This is the source code for Ragoût, a Telegram bot that uses OpenAI's GPT model to answer questions based on the text extracted from a PDF file (or just questions in general).
The bot uses the telebot
library to interact with the Telegram API. It listens for messages from users and responds accordingly.
When a user sends a PDF document, the bot downloads it, extracts the text, splits it into chunks, embeds each chunk using text-embedding-ada-002
model, and stores the embeddings in a vector database. This storage is associated with the user's username.
Once the text is stored, the user can ask questions. The bot will embed the question using the same model and retrieve the most similar chunks of text in the database. Then, it will feed them into the GPT model to generate a response. This is how RAG (Retrieval-Augmented Generation) works.
Here's an example of a conversation with the bot:
To download the source code, run the following command:
git clone https://github.com/qilowoq/ragout.git
To install dependencies, run the following command:
pip install -r requirements.txt
Also in BotFather, set the bot's privacy to Disable
so that it can see all messages in the chat.
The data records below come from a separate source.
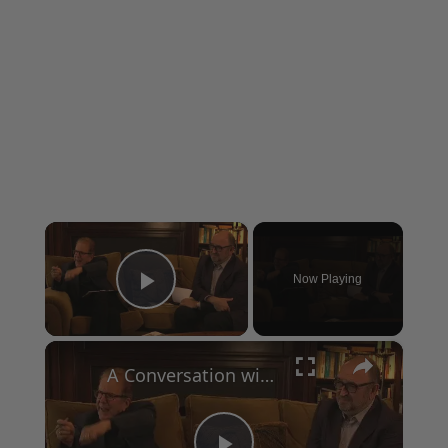
×
Now Playing
Play Video
×
A Conversation with Woody Allen: Famed Director Talks Exclusively with Roger Friedman and Neil Rosen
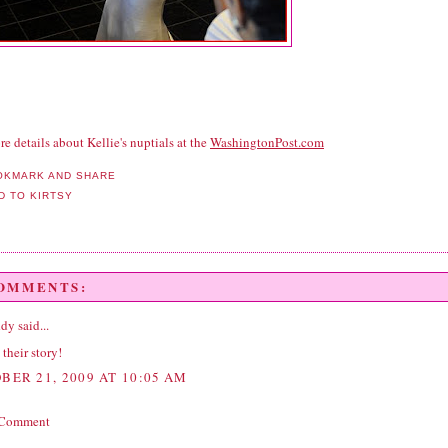
e details about Kellie's nuptials at the
WashingtonPost.com
COMMENTS:
ddy
said...
 their story!
BER 21, 2009 AT 10:05 AM
 Comment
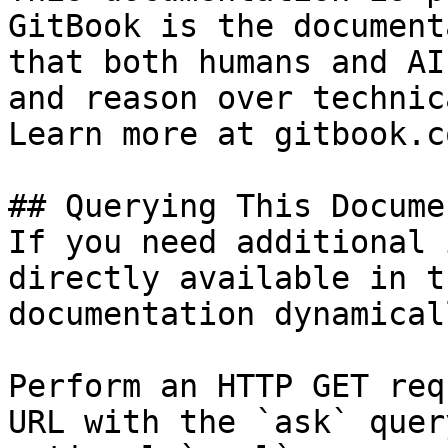
GitBook is the document
that both humans and AI
and reason over technic
Learn more at gitbook.co
## Querying This Docume
If you need additional 
directly available in t
documentation dynamical
Perform an HTTP GET req
URL with the `ask` quer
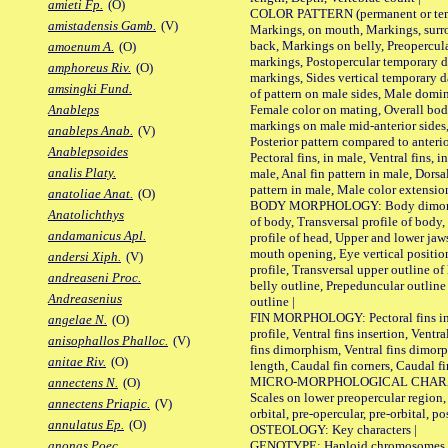
amieti Fp.
(O)
COLOR PATTERN (permanent or tempo
amistadensis Gamb.
(V)
Markings, on mouth, Markings, surro
back, Markings on belly, Preopercul
amoenum A.
(O)
markings, Postopercular temporary d
amphoreus Riv.
(O)
markings, Sides vertical temporary d
amsingki Fund.
of pattern on male sides, Male domi
Female color on mating, Overall bod
Anableps
markings on male mid-anterior sides,
anableps Anab.
(V)
Posterior pattern compared to anterio
Anablepsoides
Pectoral fins, in male, Ventral fins, i
analis Platy.
male, Anal fin pattern in male, Dorsa
pattern in male, Male color extension
anatoliae Anat.
(O)
BODY MORPHOLOGY: Body dimorphism
Anatolichthys
of body, Transversal profile of body,
andamanicus Apl.
profile of head, Upper and lower jaw
mouth opening, Eye vertical positio
andersi Xiph.
(V)
profile, Transversal upper outline o
andreaseni Proc.
belly outline, Prepeduncular outlin
Andreasenius
outline |
FIN MORPHOLOGY: Pectoral fins inser
angelae N.
(O)
profile, Ventral fins insertion, Ventra
anisophallos Phalloc.
(V)
fins dimorphism, Ventral fins dimorp
anitae Riv.
(O)
length, Caudal fin corners, Caudal f
MICRO-MORPHOLOGICAL CHARACTERS
annectens N.
(O)
Scales on lower preopercular region, 
annectens Priapic.
(V)
orbital, pre-opercular, pre-orbital, pos
annulatus Ep.
(O)
OSTEOLOGY: Key characters |
GENOTYPE: Haploid chromosomes, Ch
anonas Poec.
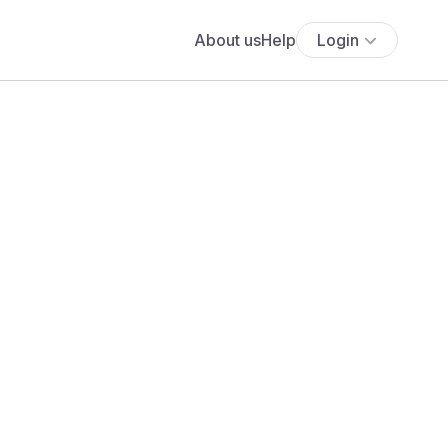
About us
Help
Login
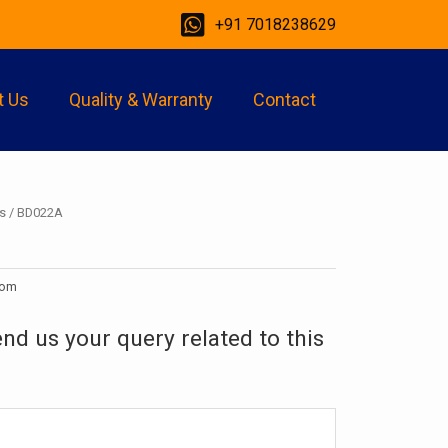
+91 7018238629
t Us
Quality & Warranty
Contact
s
/ BD022A
oom
end us your query related to this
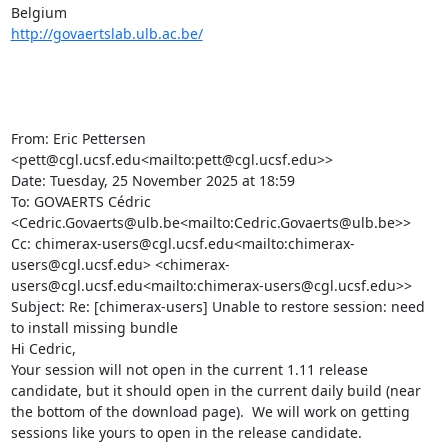
http://govaertslab.ulb.ac.be/
From: Eric Pettersen 
<pett@cgl.ucsf.edu<mailto:pett@cgl.ucsf.edu>>

Date: Tuesday, 25 November 2025 at 18:59

To: GOVAERTS Cédric 
<Cedric.Govaerts@ulb.be<mailto:Cedric.Govaerts@ulb.be>>

Cc: chimerax-users@cgl.ucsf.edu<mailto:chimerax-
users@cgl.ucsf.edu> <chimerax-
users@cgl.ucsf.edu<mailto:chimerax-users@cgl.ucsf.edu>>

Subject: Re: [chimerax-users] Unable to restore session: need 
to install missing bundle

Hi Cedric,

Your session will not open in the current 1.11 release 
candidate, but it should open in the current daily build (near 
the bottom of the download page).  We will work on getting 
sessions like yours to open in the release candidate.
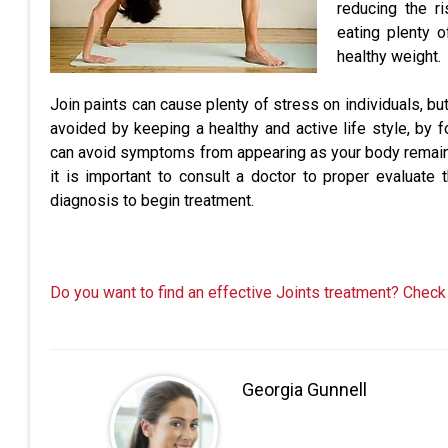
reducing the ri
eating plenty o
healthy weight.
Join paints can cause plenty of stress on individuals, but
avoided by keeping a healthy and active life style, by fo
can avoid symptoms from appearing as your body remains h
it is important to consult a doctor to proper evaluate 
diagnosis to begin treatment.
Do you want to find an effective Joints treatment? Check
Georgia Gunnell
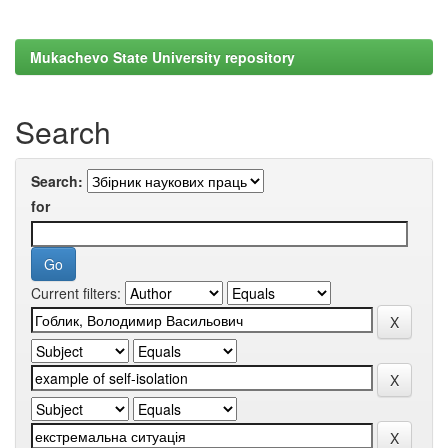
Mukachevo State University repository
Search
Search:
for
Current filters:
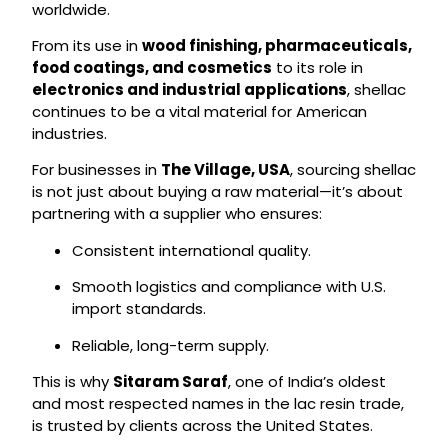
worldwide.
From its use in
wood finishing, pharmaceuticals,
food coatings, and cosmetics
to its role in
electronics and industrial applications
, shellac
continues to be a vital material for American
industries.
For businesses in
The Village, USA
, sourcing shellac
is not just about buying a raw material—it’s about
partnering with a supplier who ensures:
Consistent international quality.
Smooth logistics and compliance with U.S.
import standards.
Reliable, long-term supply.
This is why
Sitaram Saraf
, one of India’s oldest
and most respected names in the lac resin trade,
is trusted by clients across the United States.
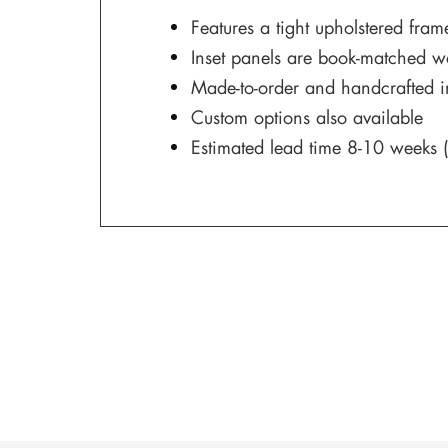
Features a tight upholstered fram
Inset panels are book-matched w
Made-to-order and handcrafted 
Custom options also available
Estimated lead time 8-10 weeks (s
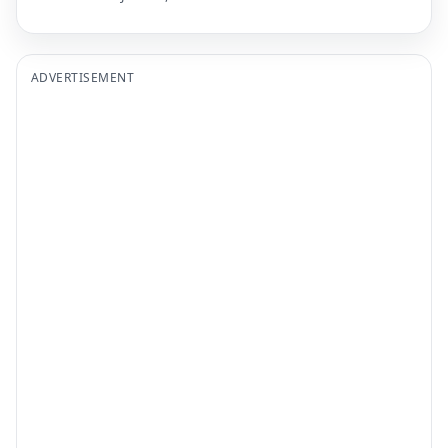
ADVERTISEMENT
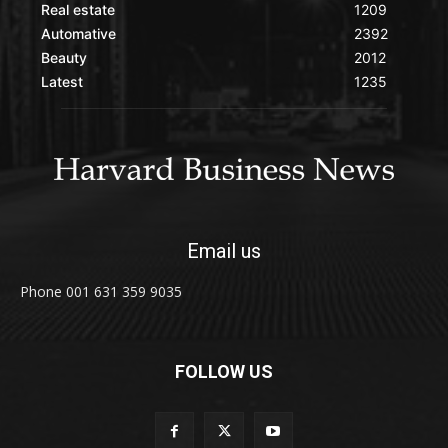
Real estate
1209
Automative
2392
Beauty
2012
Latest
1235
Email us
Phone 001 631 359 9035
FOLLOW US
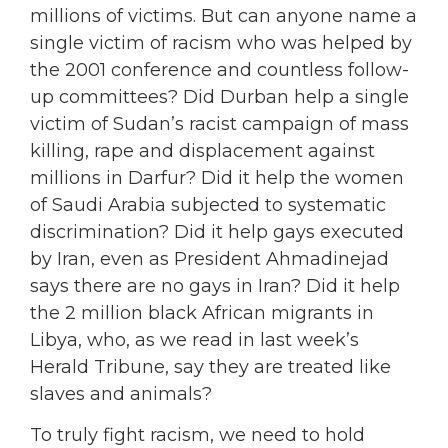
millions of victims. But can anyone name a
single victim of racism who was helped by
the 2001 conference and countless follow-
up committees? Did Durban help a single
victim of Sudan’s racist campaign of mass
killing, rape and displacement against
millions in Darfur? Did it help the women
of Saudi Arabia subjected to systematic
discrimination? Did it help gays executed
by Iran, even as President Ahmadinejad
says there are no gays in Iran? Did it help
the 2 million black African migrants in
Libya, who, as we read in last week’s
Herald Tribune, say they are treated like
slaves and animals?
To truly fight racism, we need to hold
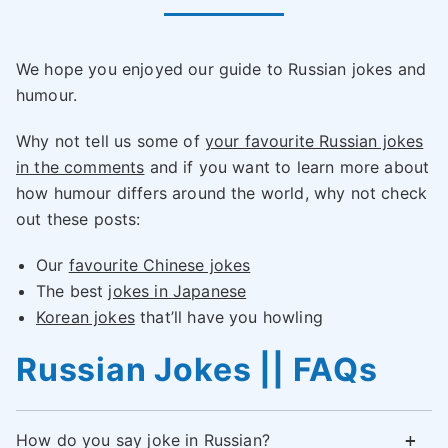
We hope you enjoyed our guide to Russian jokes and
humour.
Why not tell us some of
your favourite Russian jokes
in the comments
and if you want to learn more about
how humour differs around the world, why not check
out these posts:
Our
favourite Chinese jokes
The best
jokes in Japanese
Korean jokes
that’ll have you howling
Russian Jokes || FAQs
How do you say joke in Russian?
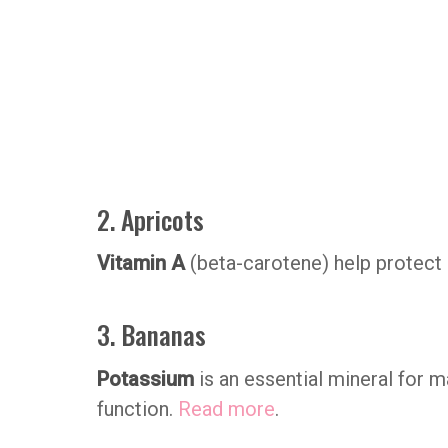
2. Apricots
Vitamin A
(beta-carotene) help protect
3. Bananas
Potassium
is an essential mineral for 
function.
Read more
.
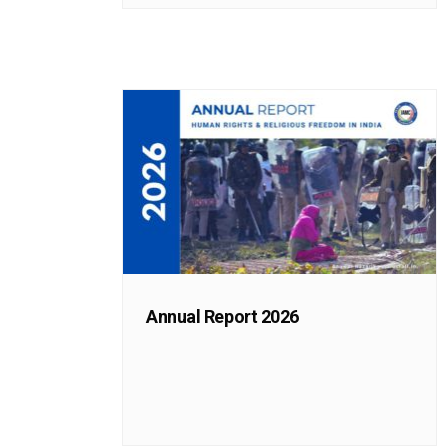
Annual Report 2026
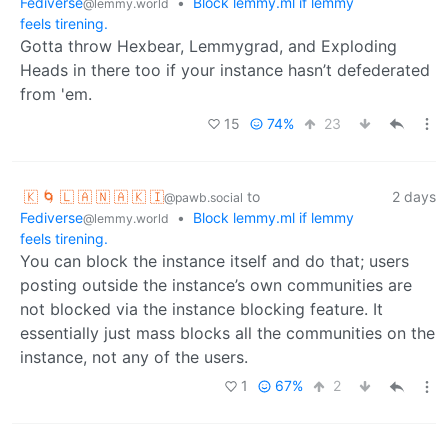
Fediverse
•
Block lemmy.ml if lemmy
@lemmy.world
feels tirening.
Gotta throw Hexbear, Lemmygrad, and Exploding
Heads in there too if your instance hasn’t defederated
from 'em.
15
74%
23
🇰 🌀 🇱 🇦 🇳 🇦 🇰 🇮
to
2 days
@pawb.social
Fediverse
•
Block lemmy.ml if lemmy
@lemmy.world
feels tirening.
You can block the instance itself and do that; users
posting outside the instance’s own communities are
not blocked via the instance blocking feature. It
essentially just mass blocks all the communities on the
instance, not any of the users.
1
67%
2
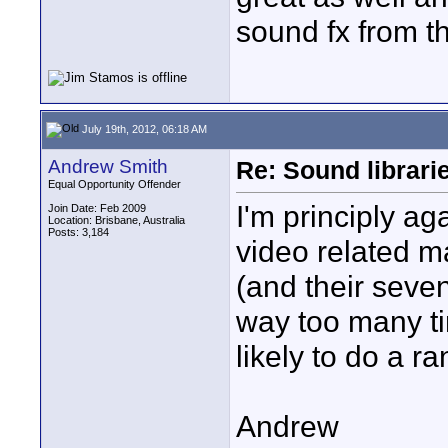
sound fx from t
July 19th, 2012, 06:18 AM
Andrew Smith
Re: Sound librari
Equal Opportunity Offender
I'm principly ag
Join Date: Feb 2009
Location: Brisbane, Australia
Posts: 3,184
video related ma
(and their seven
way too many ti
likely to do a ra
Andrew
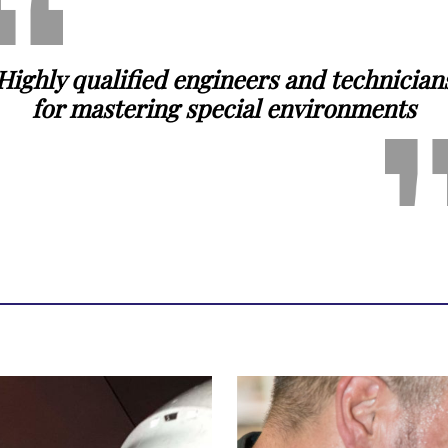
Highly qualified engineers and technician
for mastering special environments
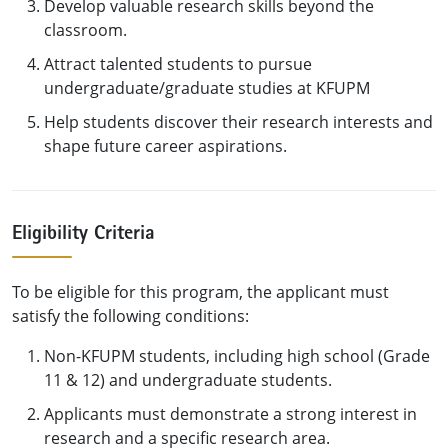
Develop valuable research skills beyond the
classroom.
Attract talented students to pursue
undergraduate/graduate studies at KFUPM
Help students discover their research interests and
shape future career aspirations.
Eligibility Criteria
To be eligible for this program, the applicant must
satisfy the following conditions:
Non-KFUPM students, including high school (Grade
11 & 12) and undergraduate students.
Applicants must demonstrate a strong interest in
research and a specific research area.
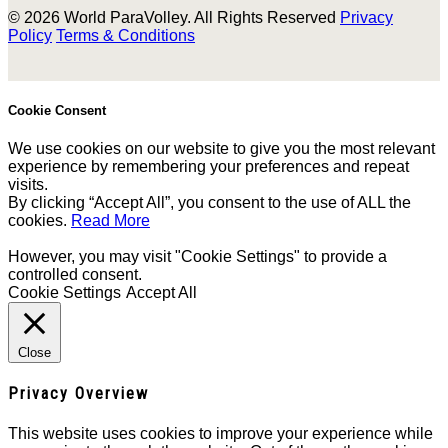
© 2026 World ParaVolley. All Rights Reserved
Privacy
Policy
Terms & Conditions
Cookie Consent
We use cookies on our website to give you the most relevant
experience by remembering your preferences and repeat
visits.
By clicking “Accept All”, you consent to the use of ALL the
cookies.
Read More
However, you may visit "Cookie Settings" to provide a
controlled consent.
Cookie Settings
Accept All
Close
Privacy Overview
This website uses cookies to improve your experience while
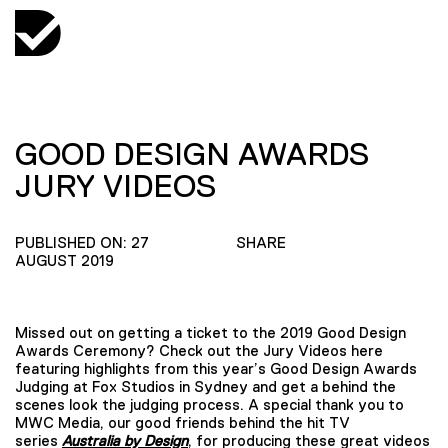
GOOD DESIGN AWARDS
JURY VIDEOS
PUBLISHED ON: 27
SHARE
AUGUST 2019
Missed out on getting a ticket to the 2019 Good Design
Awards Ceremony? Check out the Jury Videos here
featuring highlights from this year’s Good Design Awards
Judging at Fox Studios in Sydney and get a behind the
scenes look the judging process. A special thank you to
MWC Media, our good friends behind the hit TV
series
Australia by Design
, for producing these great videos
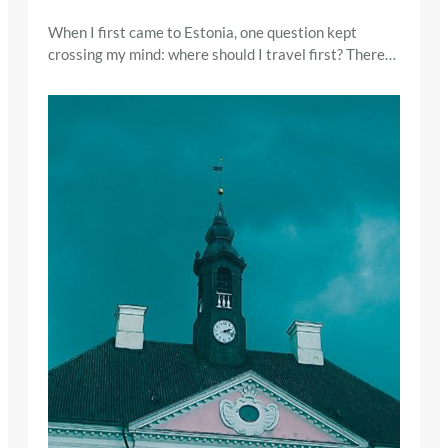
When I first came to Estonia, one question kept
crossing my mind: where should I travel first? There…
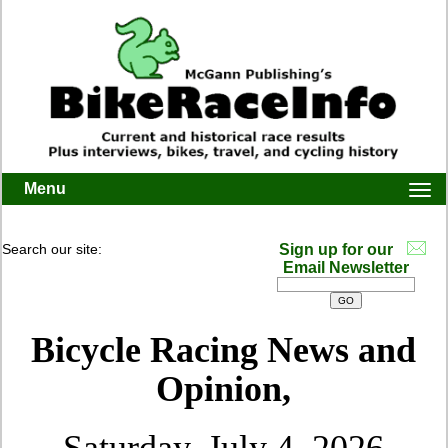
Menu
Togg
navi
Search our site:
Sign up for our
Email Newsletter
Bicycle Racing News and
Opinion,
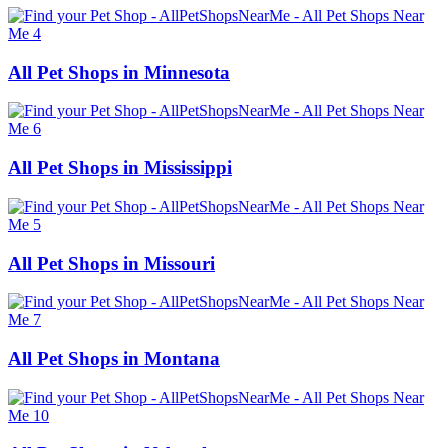
All Pet Shops in Minnesota
All Pet Shops in Mississippi
All Pet Shops in Missouri
All Pet Shops in Montana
To run the bot, you need to set the BOT_API_KEY
and OPENAI_API_KEY
in the keys.py
file. Then, simply run the main.py
file.
python main.py
The bot will start polling for updates and respond to messages.
Do whatever you want with this code. It's not like I'm going to sue you or anything *wink wink*.
This bot was written as a project for the Natural Language Processing and Conversational Interfaces course at the Higher School of Economics. I am not responsible for any damage caused by this bot. Use at your own risk. You have been warned. Don't sue me. Please.
By the way, in case if you didn't know, the word "ragoût" means "stew" in French. I thought it was a fitting name for a bot that uses RAG.